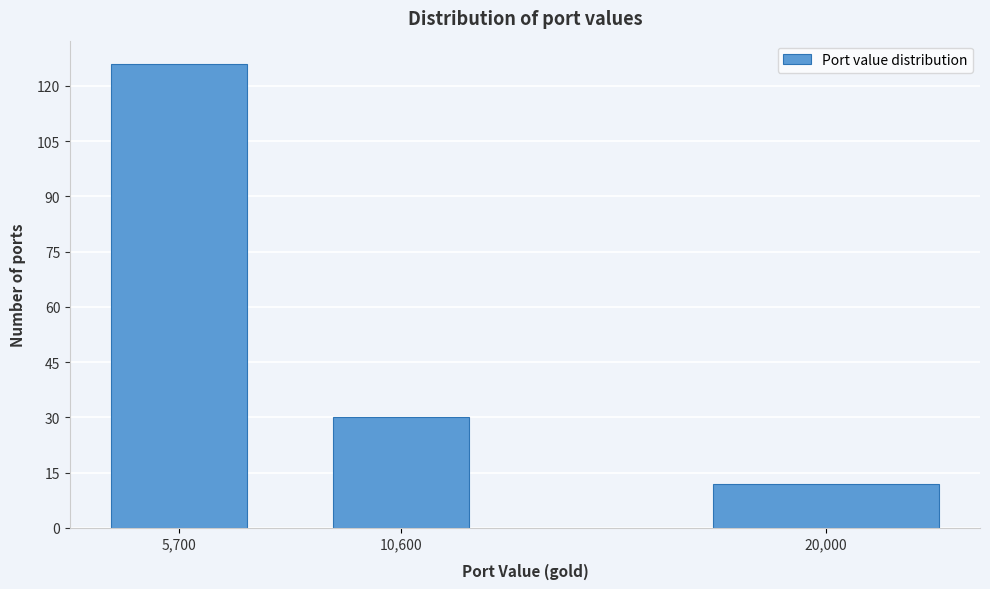

Reading left to right, what are all the values shown in this chart?

5,700=126	10,600=30	20,000=12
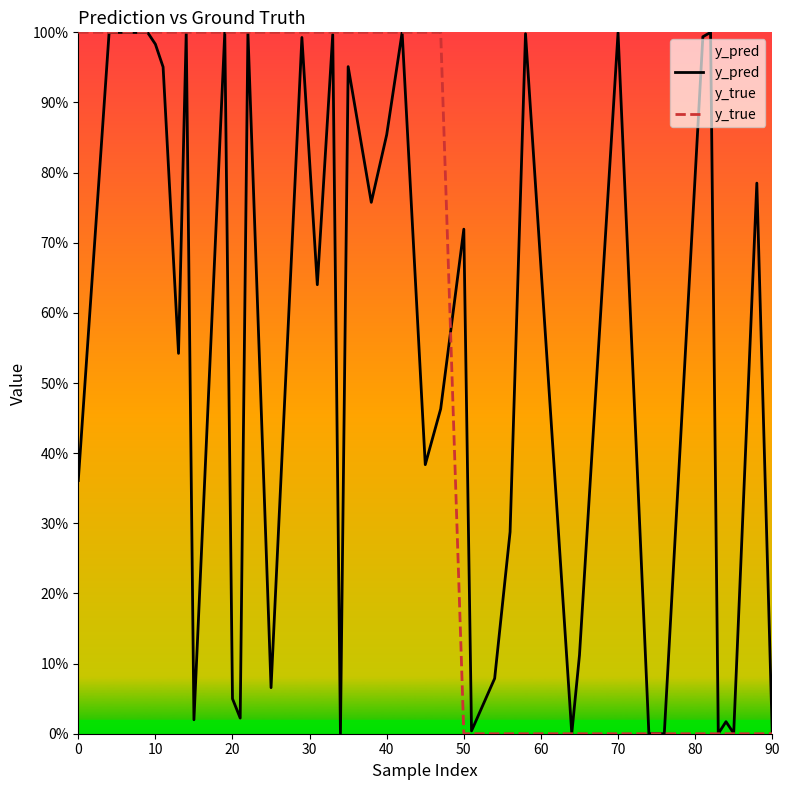

What is the highest value of the y_true series?

1.0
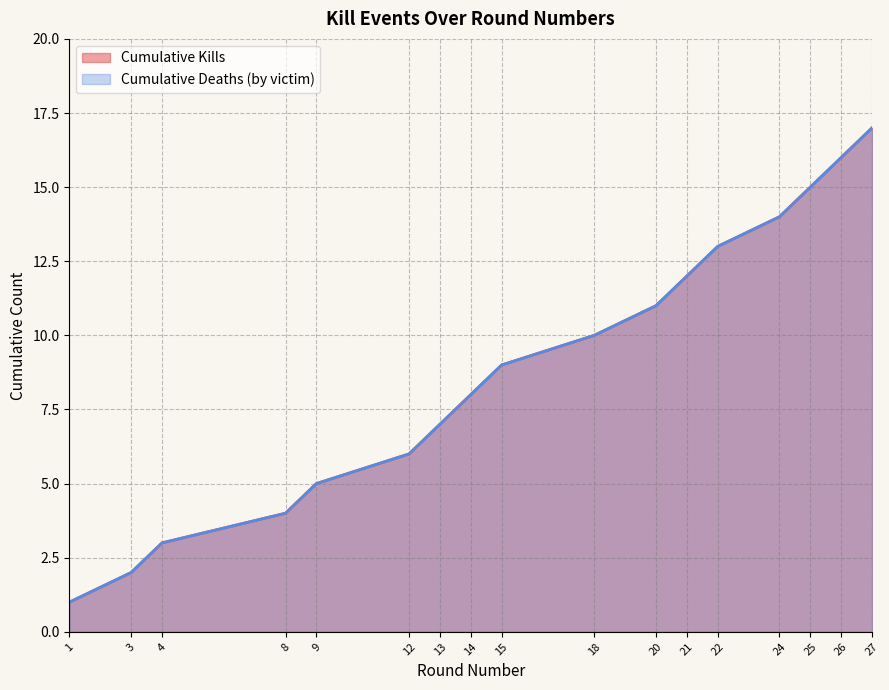

What value does the data have at 27, to the nearest 10?

20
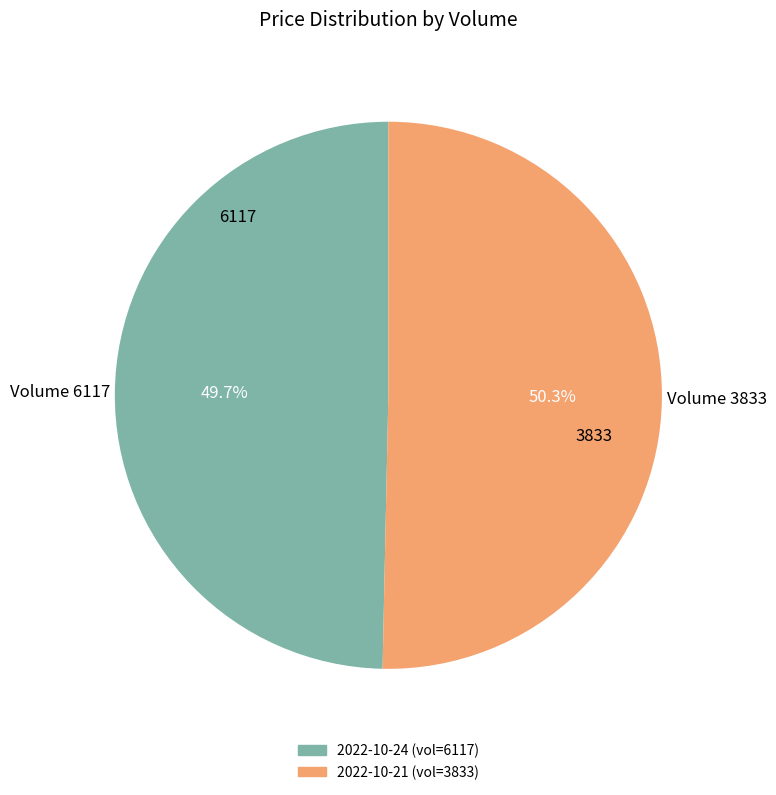

Does any single category account for the majority?

Yes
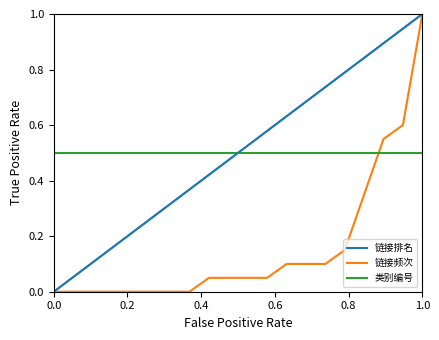

After their last crossing, which series has the higher values: 链接频次 or 类别编号?

链接频次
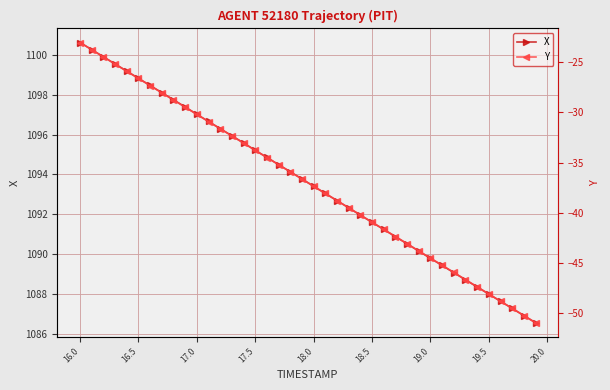

True or false: X has more than 0 points higher than both neighbors.

False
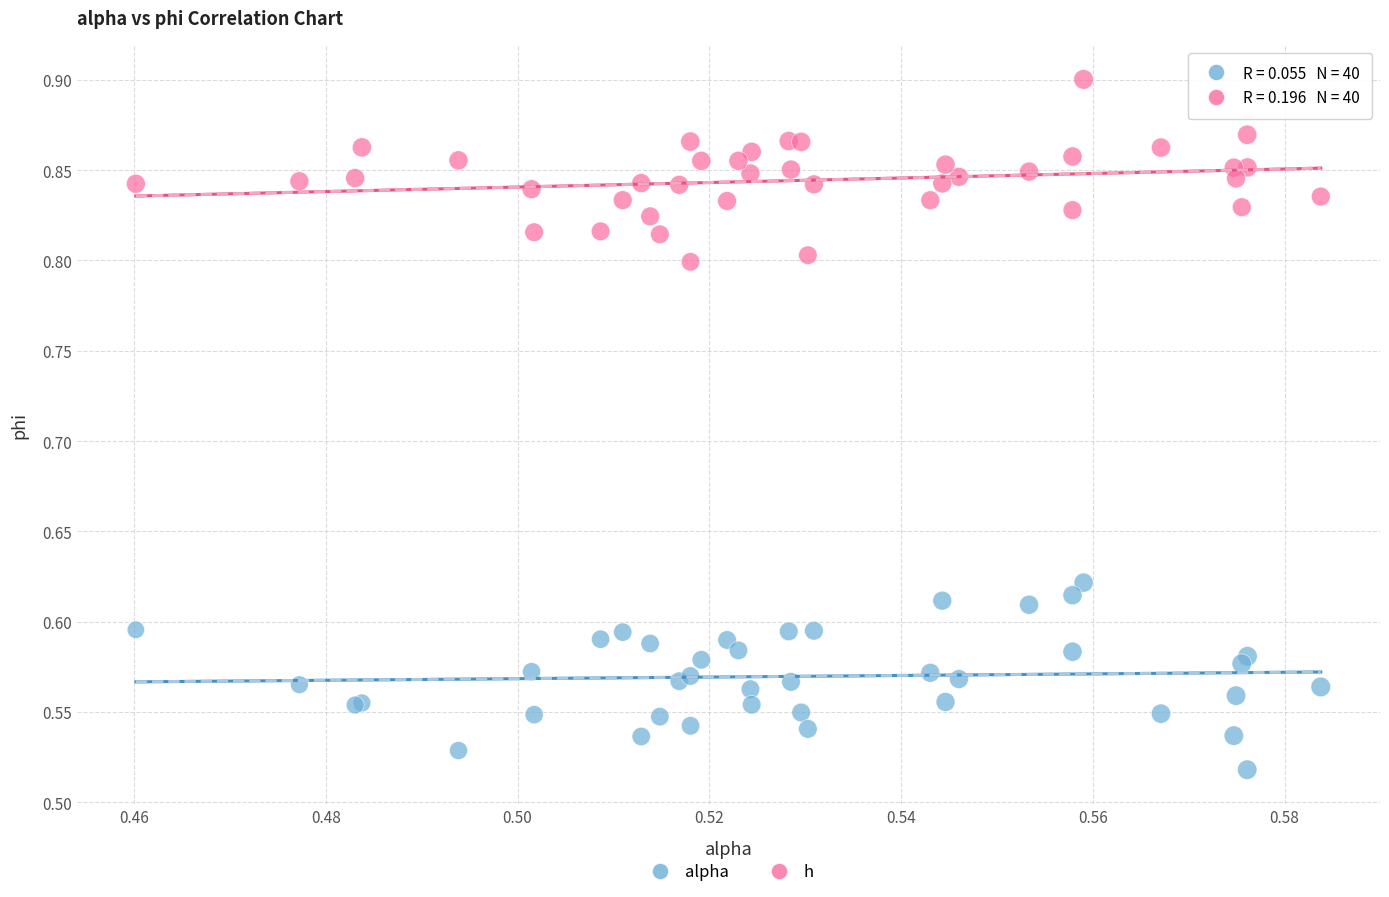

Which series contains the lowest Y value?

alpha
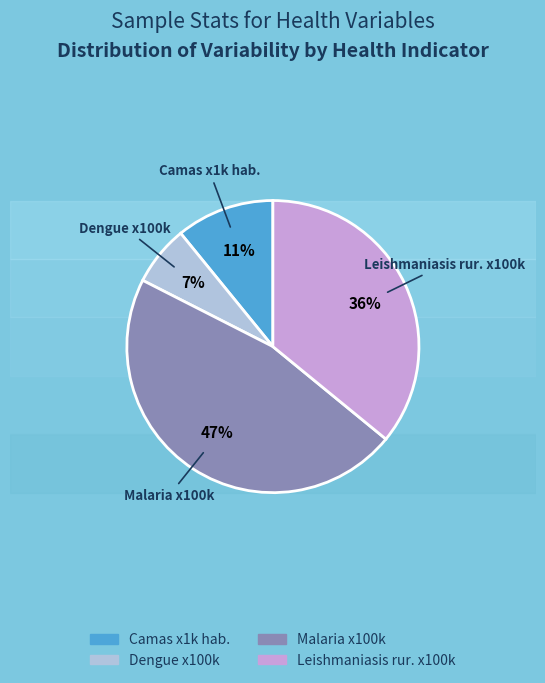

Is it true that Malaria x100k is 39% of the pie?

False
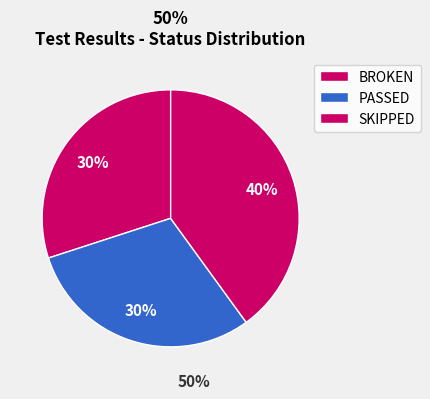

Count the number of slices in the pie.

3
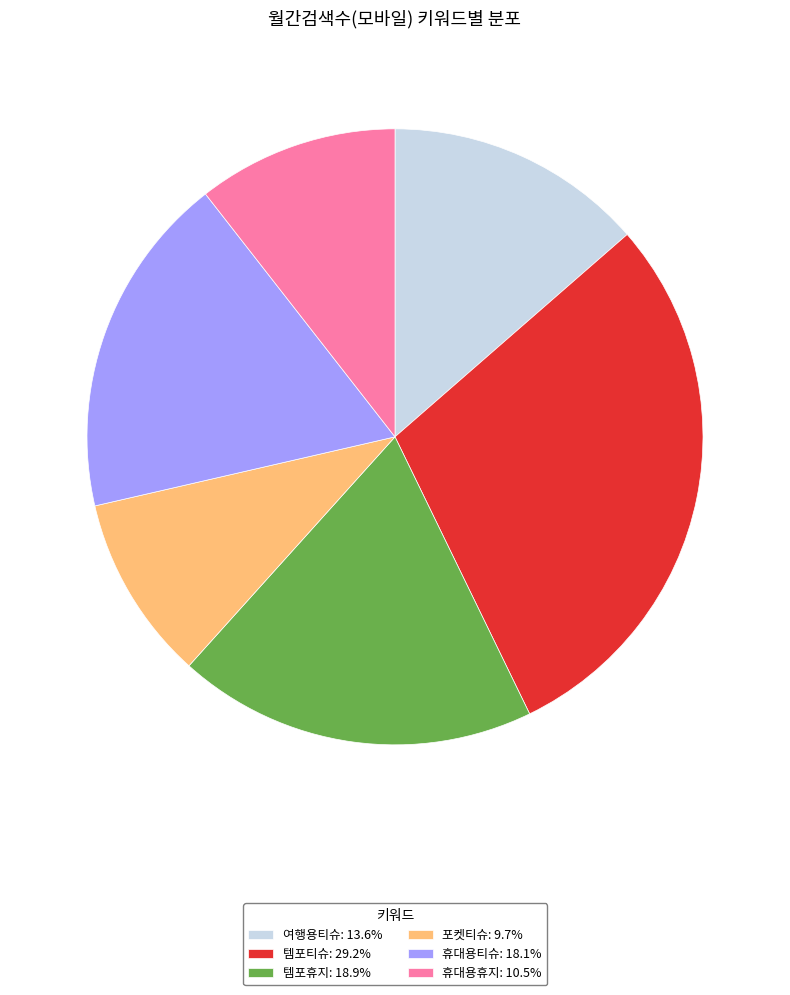

Does 휴대용휴지 represent more than half of the total?

No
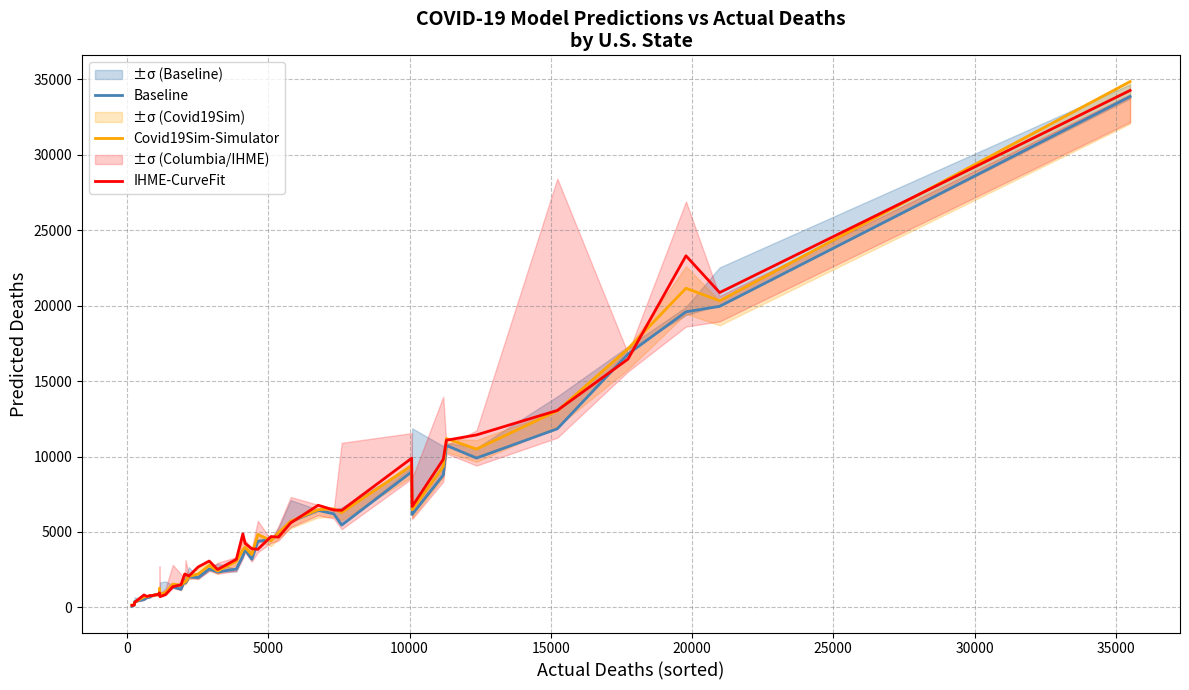

What is the maximum value for Baseline?

33867.7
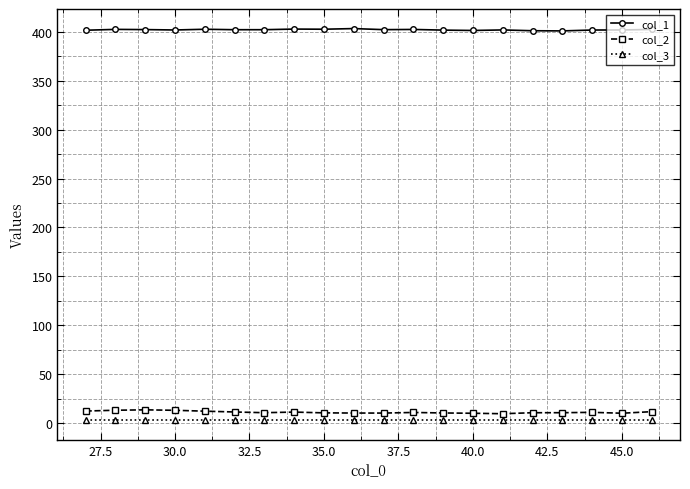

True or false: col_2 has more than 0 interior local peaks.

True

#####

Action item:
Switch "maximum" to "largest" in everything from the row containing "Count the number of slices in the pie." down to the end of the rows, and write those lines out again with nothing else changed. Leave the pictures out.

Response:
Count the number of slices in the pie.

3

Does 휴대용휴지 represent more than half of the total?

No

What is the largest value for Baseline?

33867.7

True or false: col_2 has more than 0 interior local peaks.

True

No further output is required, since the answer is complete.